=== Section Start ===

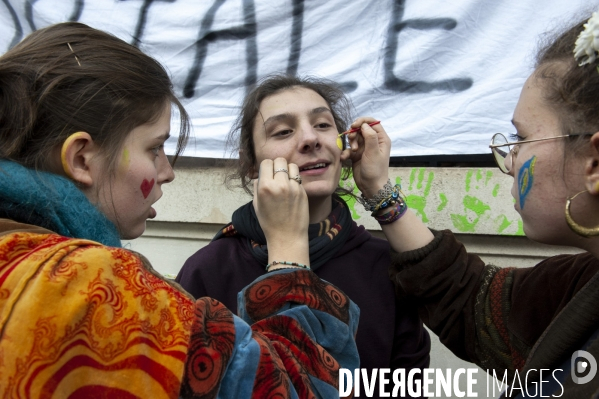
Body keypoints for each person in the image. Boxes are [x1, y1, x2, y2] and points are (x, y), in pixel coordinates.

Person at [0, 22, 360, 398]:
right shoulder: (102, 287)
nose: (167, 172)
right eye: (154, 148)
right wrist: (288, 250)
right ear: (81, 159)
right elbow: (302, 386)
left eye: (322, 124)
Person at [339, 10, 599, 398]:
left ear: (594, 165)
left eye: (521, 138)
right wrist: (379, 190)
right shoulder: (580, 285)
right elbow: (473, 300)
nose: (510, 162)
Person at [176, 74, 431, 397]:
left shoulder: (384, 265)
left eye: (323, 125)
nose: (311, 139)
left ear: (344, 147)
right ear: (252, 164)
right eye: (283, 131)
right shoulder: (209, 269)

=== Section End ===

* Requirement: Copy the listing exactly, omitting pictures.

* Solution for this exercise:
Body keypoints for each person in the image. Boxes are [x1, y1, x2, y2] and points are (x, y), in pixel coordinates.

Person at [0, 22, 360, 398]:
right shoulder: (102, 287)
nose: (167, 172)
right eye: (154, 148)
right wrist: (288, 250)
right ear: (81, 159)
right elbow: (302, 386)
left eye: (322, 124)
Person at [339, 10, 599, 398]:
left ear: (594, 165)
left eye: (521, 138)
right wrist: (379, 190)
right shoulder: (580, 285)
right elbow: (473, 300)
nose: (510, 162)
Person at [176, 74, 431, 397]:
left shoulder: (384, 265)
left eye: (323, 125)
nose: (311, 139)
left ear: (344, 147)
right ear: (252, 164)
right eye: (283, 131)
right shoulder: (209, 269)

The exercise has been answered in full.